Dataset entries

--- START ---

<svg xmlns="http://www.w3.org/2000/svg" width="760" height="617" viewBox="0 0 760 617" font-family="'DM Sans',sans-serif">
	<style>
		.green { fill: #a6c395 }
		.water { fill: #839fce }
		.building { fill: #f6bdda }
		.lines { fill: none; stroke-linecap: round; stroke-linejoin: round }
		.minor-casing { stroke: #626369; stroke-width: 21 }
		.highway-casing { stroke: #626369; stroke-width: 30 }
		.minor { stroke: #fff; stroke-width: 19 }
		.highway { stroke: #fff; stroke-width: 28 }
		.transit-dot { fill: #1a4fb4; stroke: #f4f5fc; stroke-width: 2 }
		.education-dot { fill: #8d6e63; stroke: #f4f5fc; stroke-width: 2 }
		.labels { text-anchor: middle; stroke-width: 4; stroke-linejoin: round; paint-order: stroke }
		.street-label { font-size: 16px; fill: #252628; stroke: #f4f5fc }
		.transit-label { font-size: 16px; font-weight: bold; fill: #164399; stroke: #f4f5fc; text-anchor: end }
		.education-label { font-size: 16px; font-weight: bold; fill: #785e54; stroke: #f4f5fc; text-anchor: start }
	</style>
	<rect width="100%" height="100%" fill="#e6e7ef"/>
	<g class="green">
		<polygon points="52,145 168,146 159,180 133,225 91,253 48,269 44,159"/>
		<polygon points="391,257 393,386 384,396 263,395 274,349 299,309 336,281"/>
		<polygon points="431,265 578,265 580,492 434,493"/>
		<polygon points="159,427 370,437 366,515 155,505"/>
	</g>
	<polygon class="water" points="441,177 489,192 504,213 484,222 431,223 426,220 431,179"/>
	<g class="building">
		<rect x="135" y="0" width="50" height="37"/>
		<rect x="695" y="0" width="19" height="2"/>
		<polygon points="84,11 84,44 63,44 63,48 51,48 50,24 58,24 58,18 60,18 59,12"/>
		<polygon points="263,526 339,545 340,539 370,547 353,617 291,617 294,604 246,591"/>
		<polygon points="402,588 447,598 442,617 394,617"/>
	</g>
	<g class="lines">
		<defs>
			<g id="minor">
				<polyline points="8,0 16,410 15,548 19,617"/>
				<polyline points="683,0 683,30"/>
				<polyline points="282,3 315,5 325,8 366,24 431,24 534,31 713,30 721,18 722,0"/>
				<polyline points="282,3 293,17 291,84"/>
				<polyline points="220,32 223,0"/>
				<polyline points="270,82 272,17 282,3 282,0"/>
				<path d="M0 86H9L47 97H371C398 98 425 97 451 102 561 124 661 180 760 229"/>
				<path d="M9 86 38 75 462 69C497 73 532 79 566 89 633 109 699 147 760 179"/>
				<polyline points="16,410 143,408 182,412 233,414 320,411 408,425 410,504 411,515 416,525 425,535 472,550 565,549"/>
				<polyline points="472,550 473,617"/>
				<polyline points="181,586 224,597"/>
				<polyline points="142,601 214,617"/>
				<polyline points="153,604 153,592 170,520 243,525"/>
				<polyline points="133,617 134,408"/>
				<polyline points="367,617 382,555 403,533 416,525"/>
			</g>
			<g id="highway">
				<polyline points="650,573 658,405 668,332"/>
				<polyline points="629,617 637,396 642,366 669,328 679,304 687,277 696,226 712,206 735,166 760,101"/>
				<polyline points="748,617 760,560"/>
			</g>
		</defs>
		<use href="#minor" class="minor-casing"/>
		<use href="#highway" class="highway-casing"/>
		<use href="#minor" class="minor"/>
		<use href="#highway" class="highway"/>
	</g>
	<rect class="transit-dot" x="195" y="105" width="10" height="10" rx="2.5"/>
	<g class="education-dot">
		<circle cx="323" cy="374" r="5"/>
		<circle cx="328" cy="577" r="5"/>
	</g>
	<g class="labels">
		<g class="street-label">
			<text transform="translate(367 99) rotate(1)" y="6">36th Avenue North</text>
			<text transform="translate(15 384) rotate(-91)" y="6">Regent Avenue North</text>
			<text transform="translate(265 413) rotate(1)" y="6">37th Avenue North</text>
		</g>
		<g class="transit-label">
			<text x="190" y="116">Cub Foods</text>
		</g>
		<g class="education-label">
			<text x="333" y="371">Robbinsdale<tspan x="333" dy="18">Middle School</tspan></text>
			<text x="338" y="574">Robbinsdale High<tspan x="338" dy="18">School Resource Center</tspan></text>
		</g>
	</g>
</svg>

--- END ---

● **What you will do**
Report each line above that includes the string "lines".

● **Solution for this exercise**
		.lines { fill: none; stroke-linecap: round; stroke-linejoin: round }
	<g class="lines">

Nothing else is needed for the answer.